Runtime error caused by dependency engine?

WarBean · February 12, 2017, 6:24pm

Test script:

import torch
import torch.nn as nn
from torch.autograd import Variable

class Net(nn.Module):

    def __init__(self, **config):
        super(Net, self).__init__()
        self.config = config
        self.embedding = nn.Embedding(config['vocab_size'], config['embedding_size'])
        self.rnn = nn.LSTM(
            input_size = config['code_size'] + config['embedding_size'],
            hidden_size = config['hidden_size'],
            num_layers = config['num_layers'],
            dropout = config['dropout_ratio'],
        )
        self.linear = nn.Linear(config['hidden_size'], config['vocab_size'])
        self.softmax = nn.Softmax()

    def forward(self, code, step):
        batch_size = code.size()[0]
        prev_index = Variable(torch.LongTensor(batch_size).fill_(self.config['beg_index']))
        prev_h = prev_c = Variable(torch.zeros(self.config['num_layers'], batch_size, self.config['hidden_size']))
        logits = []
        for i in range(step):
            prev_vector = self.embedding(prev_index)
            curr_input = torch.cat((code, prev_vector), 1)
            curr_input = curr_input.view(1, *curr_input.size())
            curr_output, (curr_h, curr_c) = self.rnn(curr_input)
            prev_h, prev_c = curr_h, curr_c
            logit = self.linear(curr_output.squeeze())
            prev_index = torch.max(logit, 1)[1].squeeze()
            logits.append(logit)
        shape = (len(logits),) + logits[0].size()
        logit = torch.cat(logits, 0)
        prob = self.softmax(logit).view(*shape)
        return prob

net = Net(
    code_size = 100,
    hidden_size = 50,
    num_layers = 2,
    dropout_ratio = 0,
    vocab_size = 1000,
    embedding_size = 10,
    beg_index = 1,
)
code = Variable(torch.FloatTensor(14, 100))
prob = net(code, 10)
prob.backward(torch.ones(prob.size()))

Execution result (note the last line):

Traceback (most recent call last):
  File "test.py", line 50, in <module>
    prob.backward(torch.ones(prob.size()))
  File "/Users/warbean/anaconda3/envs/py35/lib/python3.5/site-packages/torch/autograd/variable.py", line 158, in backward
    self._execution_engine.run_backward((self,), (gradient,), retain_variables)
RuntimeError: could not compute gradients for some functions (Linear, Linear, Linear, Linear, Linear, Linear, Linear, Linear, Linear)

Then I found the error info “could not compute gradients for some functions” is located at https://github.com/pytorch/pytorch/blob/master/torch/csrc/autograd/engine.cpp#L276, caused by assertion failure:

THPUtils_assert(not_ready.empty(), "could not compute gradients for some functions (%s)", names.c_str());

Is there something wrong in PyTorch’s dependency engine or in my usage?

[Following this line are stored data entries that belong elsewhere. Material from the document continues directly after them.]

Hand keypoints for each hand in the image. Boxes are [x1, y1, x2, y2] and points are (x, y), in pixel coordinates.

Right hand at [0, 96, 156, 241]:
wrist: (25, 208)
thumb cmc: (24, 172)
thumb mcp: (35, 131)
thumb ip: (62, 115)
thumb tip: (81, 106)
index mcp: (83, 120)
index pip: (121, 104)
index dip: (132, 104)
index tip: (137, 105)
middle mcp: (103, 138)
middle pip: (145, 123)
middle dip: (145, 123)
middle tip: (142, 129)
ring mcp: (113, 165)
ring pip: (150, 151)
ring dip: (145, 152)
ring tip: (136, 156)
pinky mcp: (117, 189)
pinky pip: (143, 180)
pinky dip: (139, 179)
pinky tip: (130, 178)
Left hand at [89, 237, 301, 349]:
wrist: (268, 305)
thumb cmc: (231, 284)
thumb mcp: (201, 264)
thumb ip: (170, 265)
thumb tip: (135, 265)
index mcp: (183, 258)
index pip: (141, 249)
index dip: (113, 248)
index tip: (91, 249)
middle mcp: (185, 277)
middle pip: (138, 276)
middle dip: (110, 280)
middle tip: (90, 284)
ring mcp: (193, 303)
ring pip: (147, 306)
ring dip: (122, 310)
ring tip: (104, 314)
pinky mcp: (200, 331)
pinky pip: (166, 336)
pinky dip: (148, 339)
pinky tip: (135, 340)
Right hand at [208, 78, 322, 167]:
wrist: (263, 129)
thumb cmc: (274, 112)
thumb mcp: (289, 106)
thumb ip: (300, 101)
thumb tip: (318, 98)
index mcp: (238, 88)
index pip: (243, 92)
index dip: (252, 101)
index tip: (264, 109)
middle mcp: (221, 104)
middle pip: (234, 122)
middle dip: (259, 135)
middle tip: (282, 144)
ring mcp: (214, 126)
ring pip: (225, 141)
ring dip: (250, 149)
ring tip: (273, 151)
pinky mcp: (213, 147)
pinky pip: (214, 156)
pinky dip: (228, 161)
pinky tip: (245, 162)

(I’m not sure whether there is a “dependency engine” concept in PyTorch. I just borrow it from MXNet.)

apaszke · February 12, 2017, 6:30pm

Yeah we call that backward engine. It’s a bug indeed. Use this workaround for now, and I’ll fix it today:

prev_index = Variable(torch.max(logit.data, 1)[1].squeeze())

apaszke · February 12, 2017, 6:47pm

I now see that the problem arises because the Linear layer will get gradients only from the last iteration of the loop (it is followed by non-differentiable argmax in all other cases). Not sure if that’s desired, just wanted to give you a heads up.

apaszke · February 12, 2017, 7:00pm

I’ve verified that the bug can only unnecessarily raise errors - it doesn’t affect correctness. There’s a big PR that touches the code that I’d need to change to fix it, and since the workaround is quite simple, I’m putting this on hold until it’s merged. I’ve opened an issue.

WarBean · February 13, 2017, 2:22am

Thank you for the workaround! It runs without error.

However I don’t understand what is “get gradients only from the last iteration of the loop”. What I desire is to propagate gradients into each output step, throughout all the sequence to the beginning.

Should I propagate into each output step indivisually? Like this:

for prob in probs:
    prob.backward(gradient, retain_variables = True)

apaszke · February 13, 2017, 12:28pm

Sorry, nevermind my comment. I only visualized the graph for a single iteration. It’s all fine.